+++ Wybrany fragment
Lapidaria toskańskie, cz. II


Duchota za oknem przywodzi mi na myśl toskański żar. Póki pogoda nastraja do wspomnień, wrócę myślami do Lukki i okolic, do krętych ścieżek usłanych cyprysami, kamiennych domów i pachnących bazylią i świeżym praniem uliczek. Czas na drugą, ostatnią część toskańskich impresji.
ŚCIANY

Od zawsze głosiłam wyższość obdrapanego nad wygładzonym. Nad nową, pięknie wydaną książkę przedkładam tę starą, z notatkami na marginesach i poplamionymi kartkami, od nowoczesnych talerzy wolę te stare albo przynajmniej udające stare... Na pastelowych, wymuskanych, austriackich domkach z przyjemnością zawieszę oko, ale to na widok starych kamienic w Lukce czy willi porozsiewanych po całej Toskanii jęknę z zachwytu.

Bo Toskania to kraina obdrapanych ścian.



W każdym miasteczku pyszniły się wyblakłe od słońca, nakrapiane dziurami ściany, nierzadko z malowniczym zaciekiem, ze starym rowerem opartym o krzywe schody, z rododendronem okalającym zielone okiennice... Na podziwianiu tych ŚCIAN mogłabym spędzić całe dnie; każda z nich mogła się poszczycić idealną kolorystyką, cichym przenikaniem kolorów i ścieraniem się faktur. Lśniące nowością wille (kórych z resztą było niewiele) wyglądały przy nich co najmniej blado. To tak, jakby zestawić wyroby z masy cukrowej z domowymi, może trochę koślawymi jagodziankami. Te pierwsze mogą ująć kunsztem i precyzją, ale to te drugie mają duszę i smak.

Każda ściana jest jak scenografia ustawiana ręką sprawnego scenografa. Doniczki porozkładane na parapetach (które wyglądają, jakby się miały zaraz pokruszyć), wtopione w ściany kafle z wizerunkami świętych, zawieszony na haku wiklinowy koszyk czy falujące w powietrzu pranie...

FAKTURY

Jak zapamiętać fakturę przedmiotu? Są trzy wyjścia: zabrać rzecz ze sobą, zrobic jej zdjęcie lub ją opisać. Stosuję wszystkie.

W mojej różowej kosmetyczne obijają się o siebie trzy niewielkie kamyki, dwa szare i jeden czarny. Są idealnie płaskie i gładkie – wyciągam je czasem z torebki, przekładam w palcach i czuję niewysłowioną, trudną do opisania przyjemność.


W pamięci mam mięsiste, grube płatki białych kwiatów, którymi usłane było wielkie drzewo (o jeszcze bardziej mięsistych, twardych liściach) rosnące przed naszym domem. Zastanawiałyśmy się, cóż to za roślina, tak wielka i silna, z soczystymi, ciemnozielonymi liśćmi, z kwiatami jak lilie wodne... Odpowiedź przyszła ostatniego dnia, podczas wizyty w ogrodzie botanicznym – to była magnolia!

Pamiętam fakturę rzeźb na Piazza della Signoria w pulsujacej od turystów Florencji.
++++++
+++ Zbiór danych
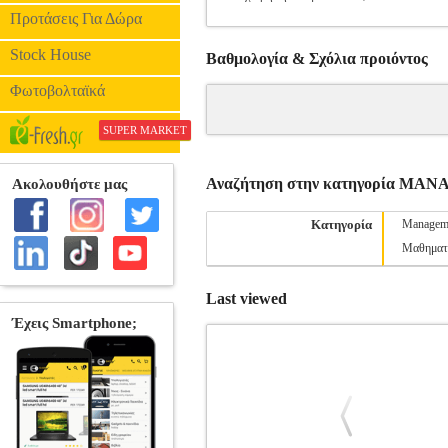
Προτάσεις Για Δώρα
Stock House
Βαθμολογία & Σχόλια προιόντος
Φωτοβολταϊκά
SUPER MARKET
Αναζήτηση στην κατηγορία M
Κατηγορία
Managem
Μαθηματ
Last viewed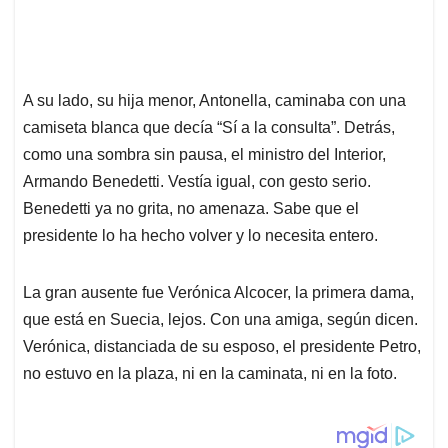
A su lado, su hija menor, Antonella, caminaba con una
camiseta blanca que decía “Sí a la consulta”. Detrás,
como una sombra sin pausa, el ministro del Interior,
Armando Benedetti. Vestía igual, con gesto serio.
Benedetti ya no grita, no amenaza. Sabe que el
presidente lo ha hecho volver y lo necesita entero.
La gran ausente fue Verónica Alcocer, la primera dama,
que está en Suecia, lejos. Con una amiga, según dicen.
Verónica, distanciada de su esposo, el presidente Petro,
no estuvo en la plaza, ni en la caminata, ni en la foto.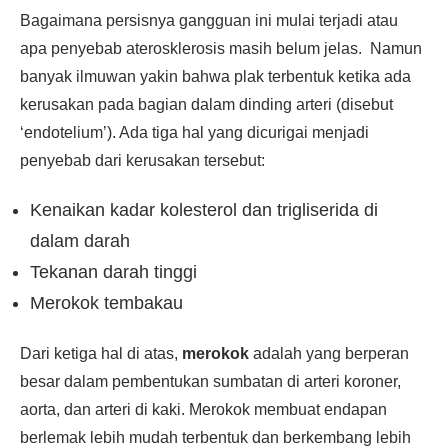
Bagaimana persisnya gangguan ini mulai terjadi atau
apa penyebab aterosklerosis masih belum jelas. Namun
banyak ilmuwan yakin bahwa plak terbentuk ketika ada
kerusakan pada bagian dalam dinding arteri (disebut
‘endotelium’). Ada tiga hal yang dicurigai menjadi
penyebab dari kerusakan tersebut:
Kenaikan kadar kolesterol dan trigliserida di
dalam darah
Tekanan darah tinggi
Merokok tembakau
Dari ketiga hal di atas,
merokok
adalah yang berperan
besar dalam pembentukan sumbatan di arteri koroner,
aorta, dan arteri di kaki. Merokok membuat endapan
berlemak lebih mudah terbentuk dan berkembang lebih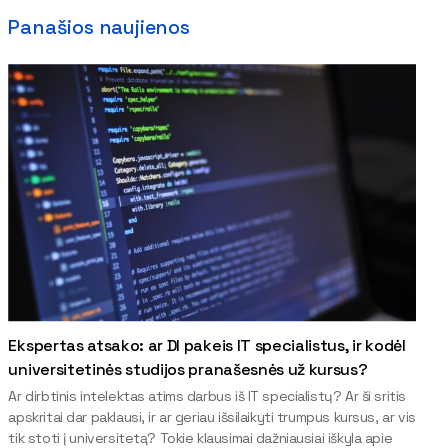
Panašios naujienos
Ekspertas atsako: ar DI pakeis IT specialistus, ir kodėl
universitetinės studijos pranašesnės už kursus?
Ar dirbtinis intelektas atims darbus iš IT specialistų? Ar ši sritis
apskritai dar paklausi, ir ar geriau išsilaikyti trumpus kursus, ar vis
tik stoti į universitetą? Tokie klausimai dažniausiai iškyla apie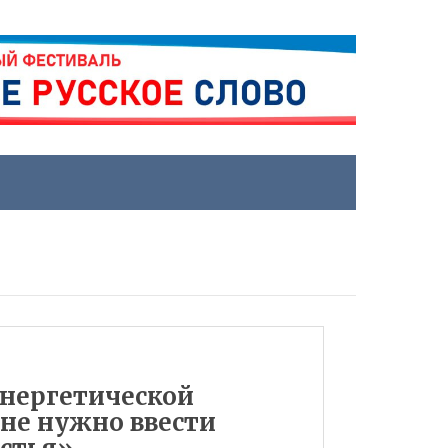
энергетической
не нужно ввести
++++++
■ Zestaw zadań:
1. Przetłumacz na angielski zdanie z tekstu o Toskanii: „Bo Toskania to kraina obdrapanych ścian.”
2. Proszę rozwinąć tekst o Toskanii, pisząc jego dalszy ciąg od ostatniego zdania.

■ Odpowiedzi do zadań:
1. Because Tuscany is a land of shabby, scuffed walls.

2.
Pamiętam freski w katedrze Santa Maria del Fiore, tak realistyczne, że święci i przeklęci umieszczeni na sklepieniu katedry wyglądali, jakgdyby mieli zaraz wyskoczyć.*

Pamiętam złuszczoną korę platanów, tę plątaninę beżu, khaki i delikatnych brązów...

PLAŻA

Od morza dzieliło nas jakieś 35 km, więc dwa dni poświęciliśmy na plażowanie. I choć nic nie zastąpi złotego delikatnego piasku znad Bałtyku, ten nad morzem Liguryjskim, pełen pastelowych muszelek, był całkiem przyjemny.


A woda? Była ciepła i lekko słona. I gdyby nie parzydełka, które przy odrobinie pecha zostawiały na ciele czerwone ślady, byłoby sielankowo...**

Kojący rytm morza, gryz świeżego kokosa, szum fal, kolejny gryz...


SZCZEGÓŁY


Dużo ich. W każdym miasteczku, na placyku, w pokoju, w kawiarence.
Cienie, kamienie, szelest firanek w oknie...

Nie sposób ogarnąć wszystkiego. W kilku miejscach robiłam zdjęcia, ale nie chciałam, by aparat przesłonił mi podziwianie, więc po prostu to oglądałam i zapamiętywałam.


ROWERY

Rowery mogłabym „podpiąć” pod ŚCIANY, ale myślę, że zasługują na oddzielny akapit. Bo rowerów tu mnóstwo – pastelowe i jaskrawe, stare i stylizowane na stare, z koszykami i kuframi, z kwiatami i wiatraczkami, z paniami w szpilkach i grubymi babciami o ogorzałych twarzach...


Początkowo fotografowałam każdy napotkany dwuśladowiec, ale szybko zorientowałam się, że to syzyfowa praca, bo przez wąskie, duszne uliczki przewija się morze rowerów i każdy z nich zasługuje na uwagę.

(W tym momencie warto wspomnieć o stylu włoskim stylu jazdy, którego jedyną zasadą jest brak jakichkolwiek zasad. Tu jeździ się pod prąd, tu wymusza się pierwszeństwo, tu zdziera się klakson. I o ile nas, Polaków to bardzo nie dziwi, wyobrażam sobie ułożonego, grzecznego Szweda, któremu przyszłoby przemierzać włoskie ulice...;)

ROŚLINNOŚĆ

Pisałam już o Pięknych Plantanach, pisałam o Mięsistych Magnoliach, Różowych Rododendronach, to może czas wspomnieć o Czarujących Cytrusach...? Wszakże to jeden z pierwszych slajdów, jakie wyświetlają mi się w głowie na hasło „Toskania”.

Po przekroczeniu bram naszego domostwa, przywitały nas wielkie, kamienne donice z pokaźnymi drzewkami cytrynowymi, z kumkwatami i mandarynkami. Z tyłu ogrodu rósł rozłożysty figowiec z ociekającymi sokiem owocami, wokół których kłębiły się osy.


Pobocza dróg przetykały strzeliste cyprysy, zbocza pagórków pokrywały oliwne gaje, a wzdłuż ogrodzeń rosły wielkie, białe i różowe rododendrony (o gigantycznych hortensjach, które wzbudzały zazdrość mojej mamy nie wspomnę...).

A na zeschniętych gałęziach siedziały cykady i brzęczały w rytm kolejnych fal upału...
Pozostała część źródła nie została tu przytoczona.